In the second half of the 19th century, the firm rose to become one of Canada's most prominent industrial concerns. Under the control of William's son, George Gooderham (1830–1905), production increased to over two million gallons a year, half of the entire spirits production of Canada. The distillery itself expanded, becoming one of Toronto's largest employers.

As well as keeping interests in the milling and brewing trades, the company expanded into other ventures. It had a controlling interest in the Toronto and Nipissing Railway, one of the main lines that transported grain from the rural regions north of Toronto. In 1892, the company constructed the Gooderham Building, still a notable Toronto landmark, as its new headquarters.

By the end of the nineteenth century, the company's growth began to slow. Beer and wine became more popular in Canada, reducing sales of whisky. The rise of the temperance movement also harmed the company, with the Ontario Temperance Act of 1916 banning the sale of alcohol in the province. The company survived by exporting alcohol beyond Ontario, such as to Quebec, where a good portion would then make its way back to Ontario. The firm also relied on its other ventures, most notably the production of antifreeze, which was essential to the war effort and to the growing number of automobiles.

==Later history==
In 1923, the company was sold to Harry C. Hatch for $1.5 million. The company gained a large share of the United States market during prohibition, legally manufacturing it in Canada and then selling it to resellers, who would smuggle it into the United States.

In 1926, Hatch purchased Canada's second-largest distiller, Hiram Walker & Sons Ltd., the makers of Canadian Club. The new company was named Hiram Walker-Gooderham & Worts Ltd. It continued manufacturing spirits at the Toronto distillery, but production gradually declined.

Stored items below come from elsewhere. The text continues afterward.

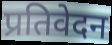
प्रतिवेदन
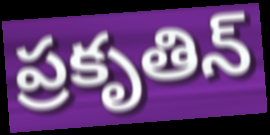
ప్రకృతిన్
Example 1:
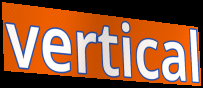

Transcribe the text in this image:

vertical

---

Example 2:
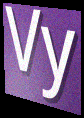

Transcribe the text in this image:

Vy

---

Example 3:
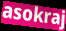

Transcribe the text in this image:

asokraj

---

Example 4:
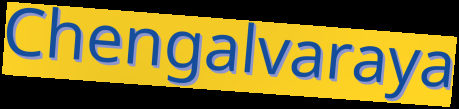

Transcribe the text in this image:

Chengalvaraya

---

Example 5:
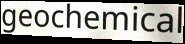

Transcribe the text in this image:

geochemical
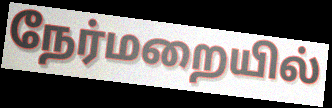
நேர்மறையில்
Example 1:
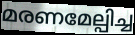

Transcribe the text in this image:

മരണമേല്പിച്ച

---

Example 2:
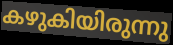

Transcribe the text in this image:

കഴുകിയിരുന്നു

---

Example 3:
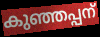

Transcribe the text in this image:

കുഞ്ഞപ്പന്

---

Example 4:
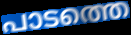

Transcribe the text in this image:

പാടത്തെ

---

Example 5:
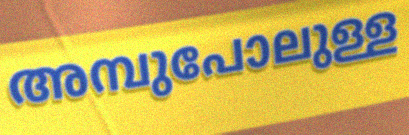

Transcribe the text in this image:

അമ്പുപോലുള്ള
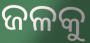
ଜଳକୁ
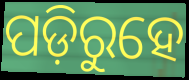
ପଡ଼ିରୁହେ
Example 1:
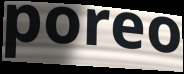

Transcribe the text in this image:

poreo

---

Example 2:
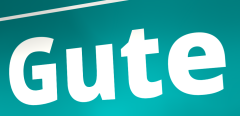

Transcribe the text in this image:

Gute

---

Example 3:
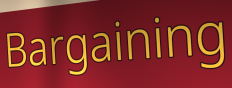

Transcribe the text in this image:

Bargaining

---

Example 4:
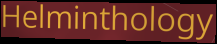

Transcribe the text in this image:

Helminthology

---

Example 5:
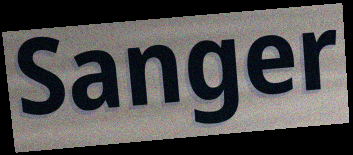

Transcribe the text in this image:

Sanger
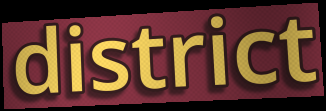
district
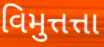
વિમુત્તત્તા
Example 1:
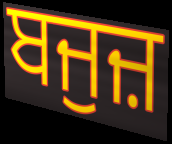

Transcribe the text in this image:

ਬਜੁਜ਼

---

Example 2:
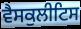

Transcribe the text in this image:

ਵੈਸਕੁਲੀਟਿਸ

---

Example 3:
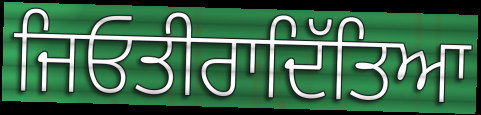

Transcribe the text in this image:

ਜਿਓਤੀਰਾਦਿੱਤਿਆ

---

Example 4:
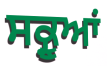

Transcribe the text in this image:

ਸਕ੍ਰੂਆਂ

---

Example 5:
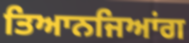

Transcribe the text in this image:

ਤਿਆਨਜਿਆਂਗ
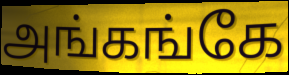
அங்கங்கே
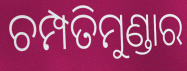
ଚମ୍ପତିମୁଣ୍ଡାର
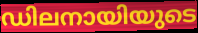
ഡിലനായിയുടെ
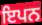
ਇਪਨ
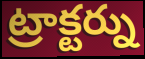
ట్రాక్టర్ను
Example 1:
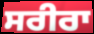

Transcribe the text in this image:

ਸਰੀਰਾ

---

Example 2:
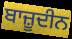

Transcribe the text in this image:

ਬਾਜ਼ੂਦੀਨ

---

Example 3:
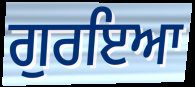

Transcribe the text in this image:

ਗੁਰਇਆ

In 1927, at a hearing on tax evasion charges against Gooderham and Worts, notorious bootlegger Rocco Perri admitted buying whisky from the distiller from 1924 to 1927. Gooderham and Worts was convicted of tax evasion in 1928 and had to pay a fine of $439,744.

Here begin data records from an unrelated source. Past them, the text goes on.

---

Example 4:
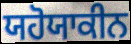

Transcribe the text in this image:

ਯਹੋਯਾਕੀਨ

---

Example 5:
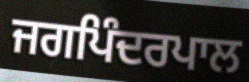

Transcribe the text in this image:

ਜਗਪਿੰਦਰਪਾਲ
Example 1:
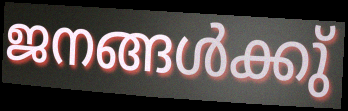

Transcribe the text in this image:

ജനങ്ങൾക്കു്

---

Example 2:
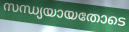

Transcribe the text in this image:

സന്ധ്യയായതോടെ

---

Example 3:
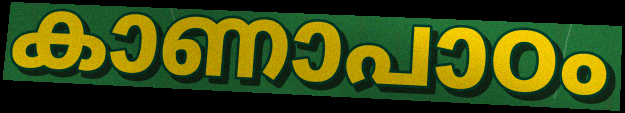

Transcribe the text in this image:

കാണാപാഠം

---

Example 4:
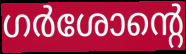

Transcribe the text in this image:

ഗർശോന്റെ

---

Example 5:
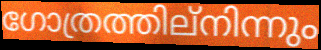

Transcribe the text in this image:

ഗോത്രത്തില്നിന്നും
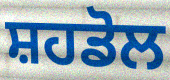
ਸ਼ਹਡੋਲ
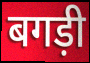
बगड़ी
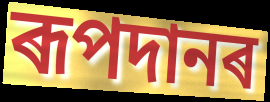
ৰূপদানৰ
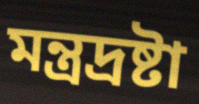
মন্ত্রদ্রষ্টা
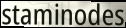
staminodes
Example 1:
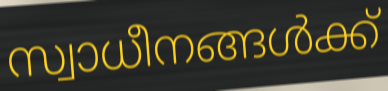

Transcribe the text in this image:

സ്വാധീനങ്ങൾക്ക്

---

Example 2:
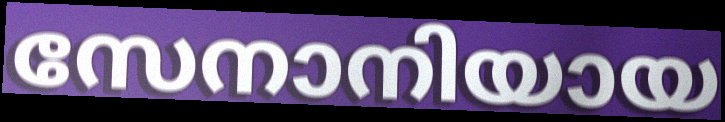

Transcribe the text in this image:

സേനാനിയായ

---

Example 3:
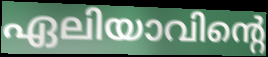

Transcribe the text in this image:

ഏലിയാവിന്റെ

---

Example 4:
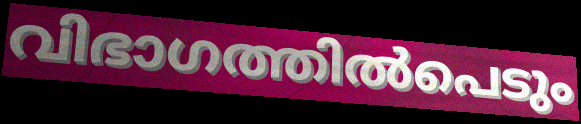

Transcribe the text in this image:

വിഭാഗത്തിൽപെടും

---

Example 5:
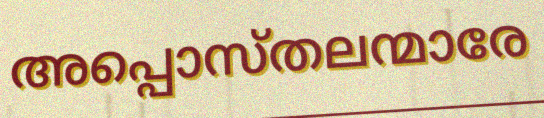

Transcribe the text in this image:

അപ്പൊസ്തലന്മാരേ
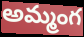
అమ్మంగ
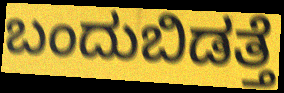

In 1987, the firm was sold to the British concern Allied Lyons. By 1990, the manufacturing facility had been closed down because it was obsolete. During the years the site was vacant, it was used for filming movies and commercials. Some of the films that used the location include Tommy Boy, X-Men, The Hurricane and Chicago. Also used for 40's Harlem in the PAX TV series Twice in A Lifetime and exterior sets for Friday the 13th: The Series.

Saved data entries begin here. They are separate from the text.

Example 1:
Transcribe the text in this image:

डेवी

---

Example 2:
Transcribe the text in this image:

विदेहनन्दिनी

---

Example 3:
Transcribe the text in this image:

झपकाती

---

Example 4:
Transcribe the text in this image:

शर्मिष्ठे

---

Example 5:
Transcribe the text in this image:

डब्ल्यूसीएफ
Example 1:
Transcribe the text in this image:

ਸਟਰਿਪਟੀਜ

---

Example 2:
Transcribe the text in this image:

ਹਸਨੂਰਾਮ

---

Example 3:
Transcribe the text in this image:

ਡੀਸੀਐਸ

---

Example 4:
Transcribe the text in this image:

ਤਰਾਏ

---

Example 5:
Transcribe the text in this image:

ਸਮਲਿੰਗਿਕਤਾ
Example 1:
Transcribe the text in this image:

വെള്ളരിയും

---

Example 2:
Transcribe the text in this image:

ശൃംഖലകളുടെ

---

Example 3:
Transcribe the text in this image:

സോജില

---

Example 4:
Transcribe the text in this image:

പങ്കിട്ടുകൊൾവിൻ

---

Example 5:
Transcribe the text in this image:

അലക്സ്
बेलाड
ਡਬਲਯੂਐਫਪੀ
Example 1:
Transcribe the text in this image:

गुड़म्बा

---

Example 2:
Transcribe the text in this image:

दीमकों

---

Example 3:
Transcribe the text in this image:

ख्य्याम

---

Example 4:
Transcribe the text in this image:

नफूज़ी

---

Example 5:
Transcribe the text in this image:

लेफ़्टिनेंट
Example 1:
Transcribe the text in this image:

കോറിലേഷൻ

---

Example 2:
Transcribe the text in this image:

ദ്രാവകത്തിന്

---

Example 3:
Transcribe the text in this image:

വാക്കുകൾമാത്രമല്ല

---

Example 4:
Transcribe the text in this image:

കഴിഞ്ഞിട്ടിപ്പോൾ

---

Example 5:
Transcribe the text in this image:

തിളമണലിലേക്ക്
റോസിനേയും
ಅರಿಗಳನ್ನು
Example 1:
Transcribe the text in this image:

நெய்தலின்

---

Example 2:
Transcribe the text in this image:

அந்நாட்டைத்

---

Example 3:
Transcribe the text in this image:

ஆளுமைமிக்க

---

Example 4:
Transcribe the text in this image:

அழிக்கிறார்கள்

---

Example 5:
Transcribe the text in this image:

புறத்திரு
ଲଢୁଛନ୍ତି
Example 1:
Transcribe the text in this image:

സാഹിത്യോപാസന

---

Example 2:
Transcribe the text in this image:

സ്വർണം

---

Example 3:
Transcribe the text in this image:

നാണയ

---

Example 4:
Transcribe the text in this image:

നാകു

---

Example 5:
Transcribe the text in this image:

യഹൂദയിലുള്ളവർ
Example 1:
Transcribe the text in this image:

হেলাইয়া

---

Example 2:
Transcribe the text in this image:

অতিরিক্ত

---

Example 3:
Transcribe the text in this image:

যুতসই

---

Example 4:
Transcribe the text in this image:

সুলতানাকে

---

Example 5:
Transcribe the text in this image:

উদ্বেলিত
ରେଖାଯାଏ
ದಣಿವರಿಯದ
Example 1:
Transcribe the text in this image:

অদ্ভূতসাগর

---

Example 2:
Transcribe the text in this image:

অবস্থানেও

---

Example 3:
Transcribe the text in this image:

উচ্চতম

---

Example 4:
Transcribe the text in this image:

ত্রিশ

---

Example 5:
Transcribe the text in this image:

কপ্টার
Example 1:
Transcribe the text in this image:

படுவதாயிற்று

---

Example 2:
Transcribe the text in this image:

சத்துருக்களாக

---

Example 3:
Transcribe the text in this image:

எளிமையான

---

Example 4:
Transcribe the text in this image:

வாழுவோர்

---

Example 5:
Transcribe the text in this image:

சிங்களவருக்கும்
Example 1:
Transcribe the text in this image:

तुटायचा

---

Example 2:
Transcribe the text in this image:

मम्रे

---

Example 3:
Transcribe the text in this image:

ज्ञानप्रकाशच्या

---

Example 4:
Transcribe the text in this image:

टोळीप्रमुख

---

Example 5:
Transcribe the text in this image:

The site would eventually be converted into the Distillery District, including the Young Centre for the Performing Arts that opened in 2006. The complex has been owned by a group called Cityscape since 2002; the owners were responsible for converting 24 buildings into spaces for artist and galleries.

The Hiram Walker & Sons Distillery, now owned by Pernod Ricard, makes Gooderham & Worts brand whiskies but does so at its plant in Windsor, Ontario. The production of the American bourbon whiskies formerly owned by Gooderham and Worts has since been taken over by Laird & Company.

The distillery complex, and the 30 buildings on the property, were designated as a National Historic Site of Canada in 1988 because "it is an imposing landmark, containing a number of buildings that collectively bear witness to the evolution of the Canadian distilling industry".